Nevertheless, I called her up and she invited me to her house and studio in The Mission. It was one of the loveliest couple of hours I've spent in "interview mode." Eva is a dancer, filmmaker and an old acquaintance of Harrison's. They've known each other since the mid-1970s. Since then she's been everything from a confidante and an administrator to a producer and dancer for him. Swed described her as a "father figure", which she found hilarious when I told her. She's been working on a documentary about the composer for about 15 years. People say she won't finish it, but I think she will.

Eva (who looks a bit like Judi Dench with her silvery cropped locks, slightly flaring nostrils and wicked smile) took me down to her studio and told me the story of her and Lou. Among other things, Lou wrote a dance for her, entitled Ariadne. She's traveled all over the world with him. She teaches Indian dance one-on-one to her pupils right there in her studio in front of all her film editing equipment. She's mad for new music and has made a variety of programs and films over the years on the subject, documenting everyone from Harrison to Conlon Nancarrow (whom she helped bring to the US from Mexico) for the BBC and other outlets.

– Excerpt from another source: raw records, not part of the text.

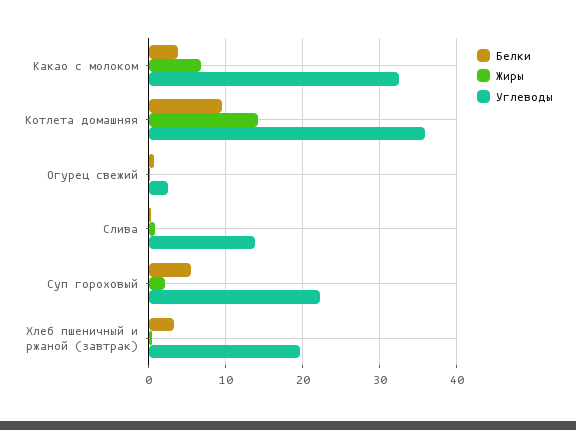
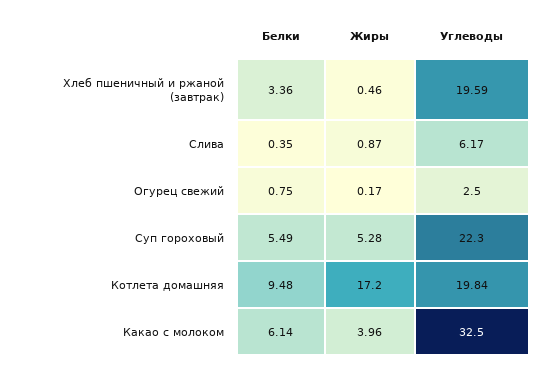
  {
    "Белки": {
-     "Какао с молоком": 4,
+     "Какао с молоком": 6.14,
      "Котлета домашняя": 9.48,
      "Огурец свежий": 0.75,
      "Слива": 0.35,
      "Суп гороховый": 5.49,
      "Хлеб пшеничный и ржаной (завтрак)": 3.36
    },
    "Жиры": {
-     "Какао с молоком": 7,
+     "Какао с молоком": 3.96,
-     "Котлета домашняя": 14,
+     "Котлета домашняя": 17.2,
      "Огурец свежий": 0.17,
      "Слива": 0.87,
-     "Суп гороховый": 2,
+     "Суп гороховый": 5.28,
      "Хлеб пшеничный и ржаной (завтрак)": 0.46
    },
    "Углеводы": {
      "Какао с молоком": 32.5,
-     "Котлета домашняя": 36,
+     "Котлета домашняя": 19.84,
      "Огурец свежий": 2.5,
-     "Слива": 14,
+     "Слива": 6.17,
      "Суп гороховый": 22.3,
      "Хлеб пшеничный и ржаной (завтрак)": 19.59
    }
  }

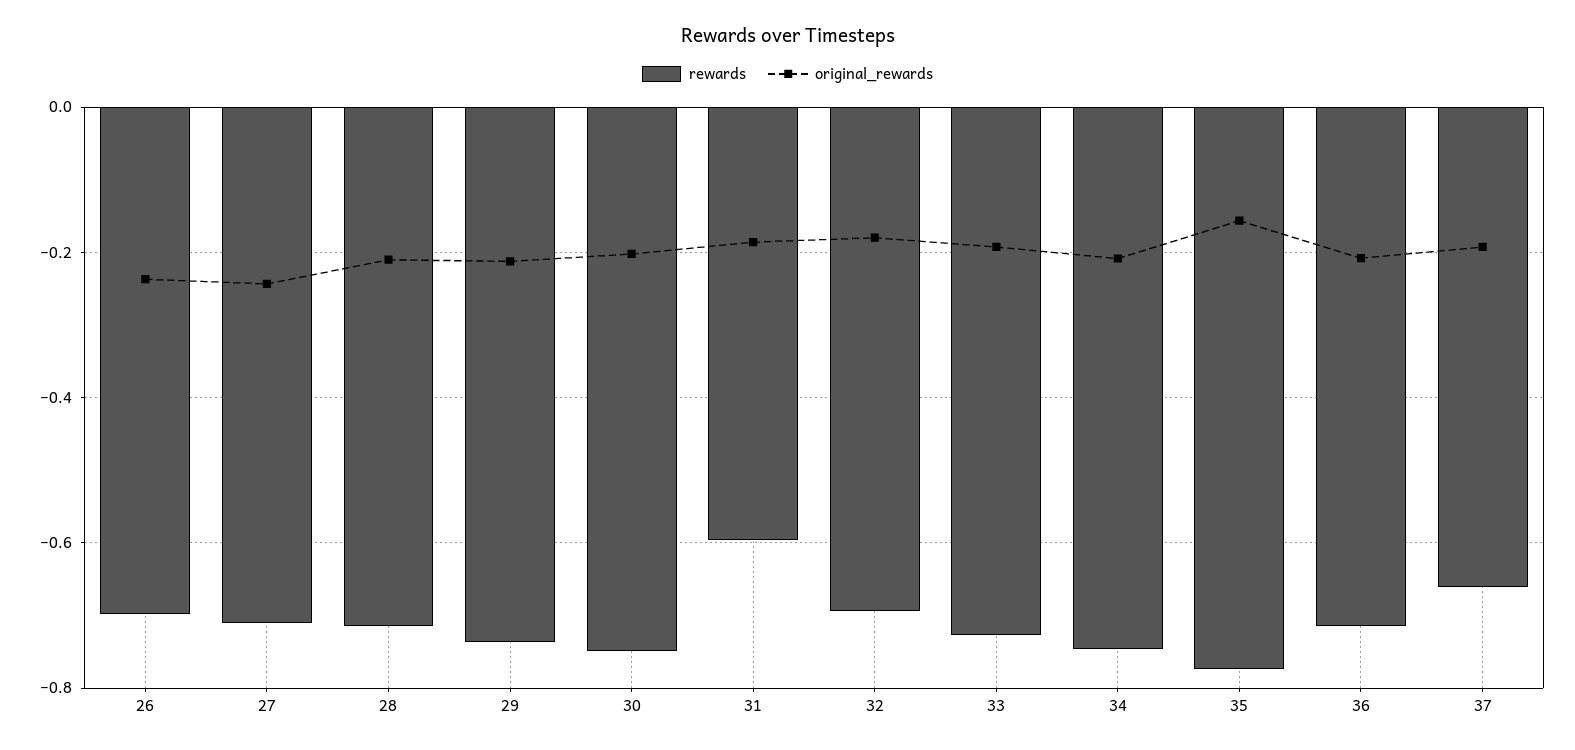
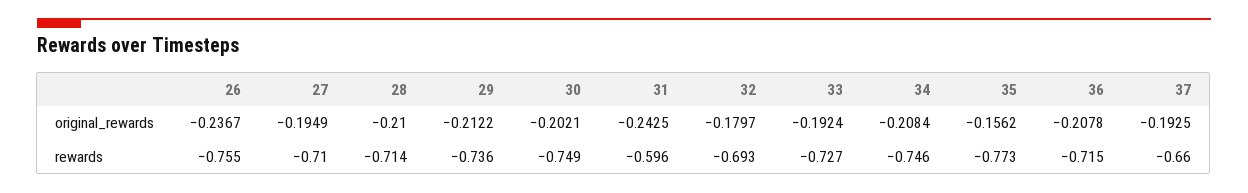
  {
    "rewards": {
-     "26": -0.7,
+     "26": -0.755,
      "27": -0.71,
      "28": -0.714,
      "29": -0.736,
      "30": -0.749,
      "31": -0.596,
      "32": -0.693,
      "33": -0.727,
      "34": -0.746,
      "35": -0.773,
      "36": -0.715,
      "37": -0.66
    },
    "original_rewards": {
      "26": -0.2367,
-     "27": -0.24,
+     "27": -0.1949,
      "28": -0.21,
      "29": -0.2122,
      "30": -0.2021,
-     "31": -0.18,
+     "31": -0.2425,
      "32": -0.1797,
      "33": -0.1924,
      "34": -0.2084,
      "35": -0.1562,
      "36": -0.2078,
      "37": -0.1925
    }
  }

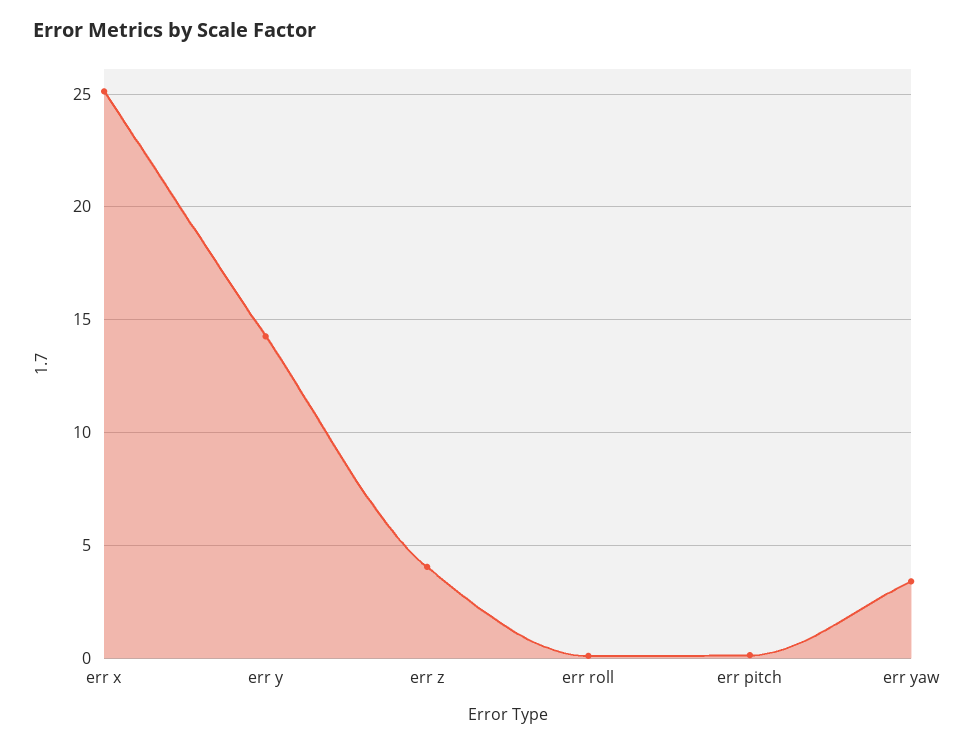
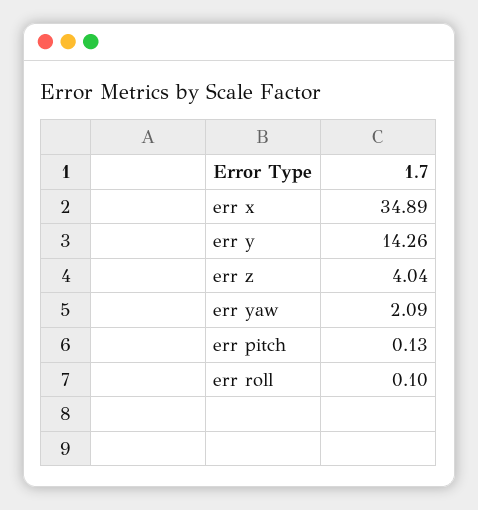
  {
-   "err x": 25,
+   "err x": 34.89,
    "err y": 14.26,
    "err z": 4.04,
    "err roll": 0.1,
    "err pitch": 0.13,
-   "err yaw": 3.5
+   "err yaw": 2.09
  }

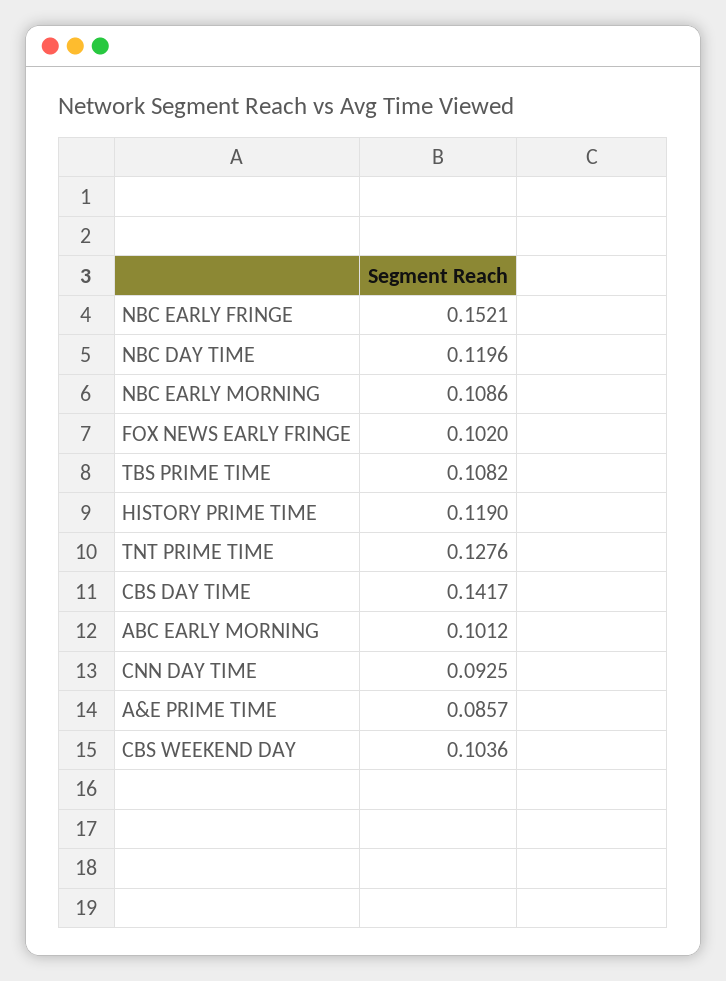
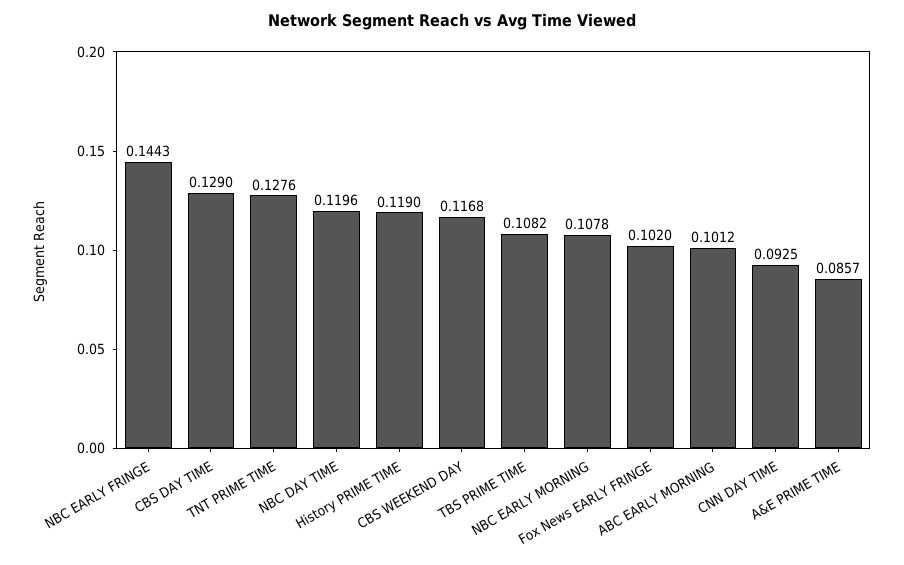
  {
-   "NBC EARLY FRINGE": 0.1521,
+   "NBC EARLY FRINGE": 0.1443,
    "NBC DAY TIME": 0.1196,
-   "NBC EARLY MORNING": 0.1086,
+   "NBC EARLY MORNING": 0.1078,
    "FOX NEWS EARLY FRINGE": 0.102,
    "TBS PRIME TIME": 0.1082,
    "HISTORY PRIME TIME": 0.119,
    "TNT PRIME TIME": 0.1276,
-   "CBS DAY TIME": 0.1417,
+   "CBS DAY TIME": 0.129,
    "ABC EARLY MORNING": 0.1012,
    "CNN DAY TIME": 0.0925,
    "A&E PRIME TIME": 0.0857,
-   "CBS WEEKEND DAY": 0.1036
+   "CBS WEEKEND DAY": 0.1168
  }

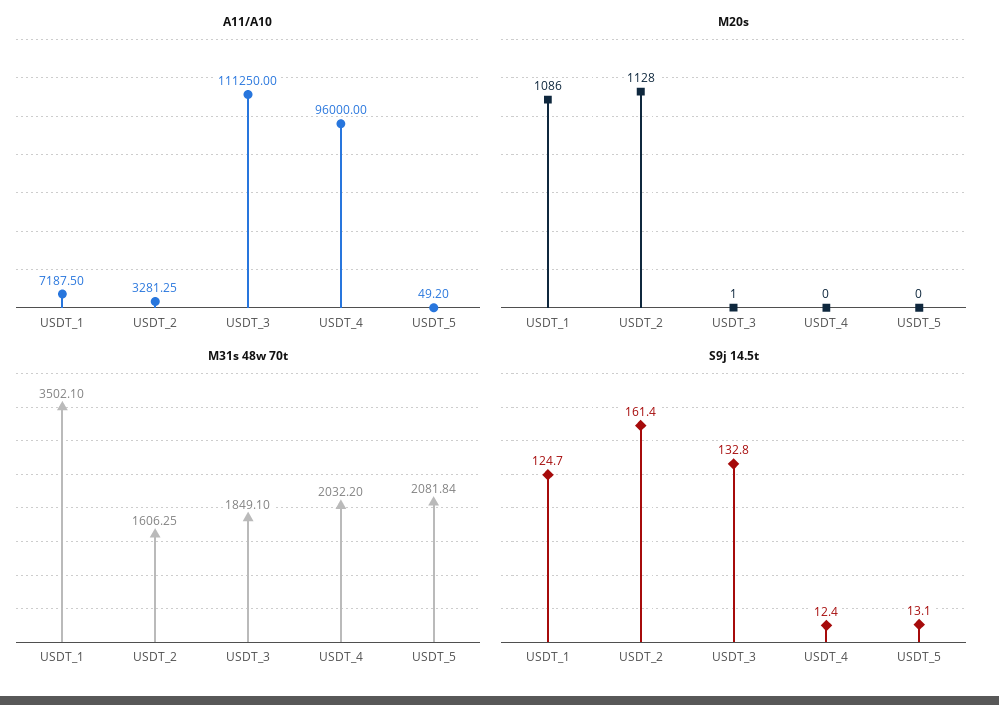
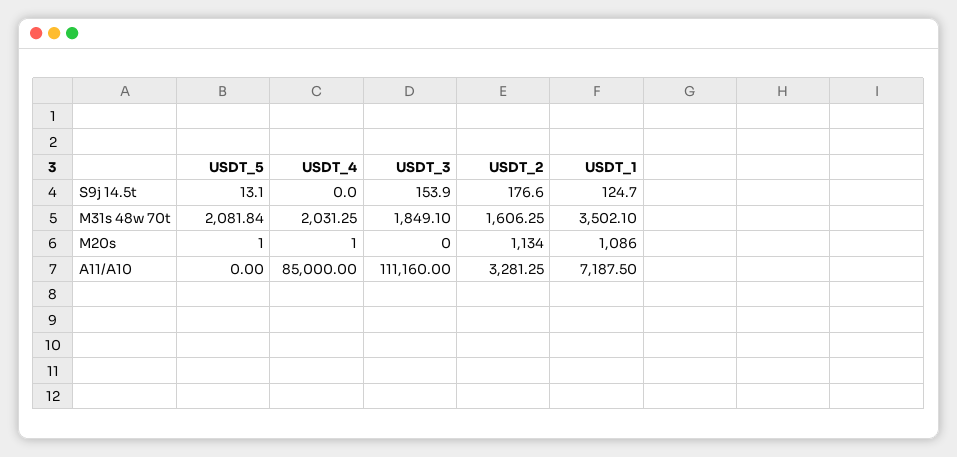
  {
    "A11/A10": {
      "USDT_1": 7187.5,
      "USDT_2": 3281.25,
-     "USDT_3": 111250,
+     "USDT_3": 111160,
-     "USDT_4": 96000,
+     "USDT_4": 85000,
-     "USDT_5": 49.2
+     "USDT_5": 0
    },
    "M20s": {
      "USDT_1": 1086,
-     "USDT_2": 1128,
+     "USDT_2": 1134,
-     "USDT_3": 1,
+     "USDT_3": 0,
-     "USDT_4": 0,
+     "USDT_4": 1,
-     "USDT_5": 0
+     "USDT_5": 1
    },
    "M31s 48w 70t": {
      "USDT_1": 3502.1,
      "USDT_2": 1606.25,
      "USDT_3": 1849.1,
-     "USDT_4": 2032.2,
+     "USDT_4": 2031.25,
      "USDT_5": 2081.84
    },
    "S9j 14.5t": {
      "USDT_1": 124.7,
-     "USDT_2": 161.4,
+     "USDT_2": 176.6,
-     "USDT_3": 132.8,
+     "USDT_3": 153.9,
-     "USDT_4": 12.4,
+     "USDT_4": 0,
      "USDT_5": 13.1
    }
  }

She likes to talk about herself a lot (I know Harrison's story is intertwined with hers in some ways, but from the way she spoke, you'd think I was writing a feature article about her, not the composer.) Nevertheless, there was something so warm and loving and engaging about her. I really enjoyed her stories. Even though I only spent a couple of hours in her company, I wish I could get to know Eva better. But after 40 years in San Francisco, she's moving into Harrison's wacky straw bale house in Joshua Tree National Park in a couple of months. She's planning to stage a bunch of musical events in the building (which Harrison constructed himself in the early 2000s.) I think I'm going to have to make a pilgrimage out there in late March when she's planning on staging her first event.

On days when being an arts journalist seems to make no sense, I need to remember experiences like meeting Eva. Spending time around people like her makes what I do make sense.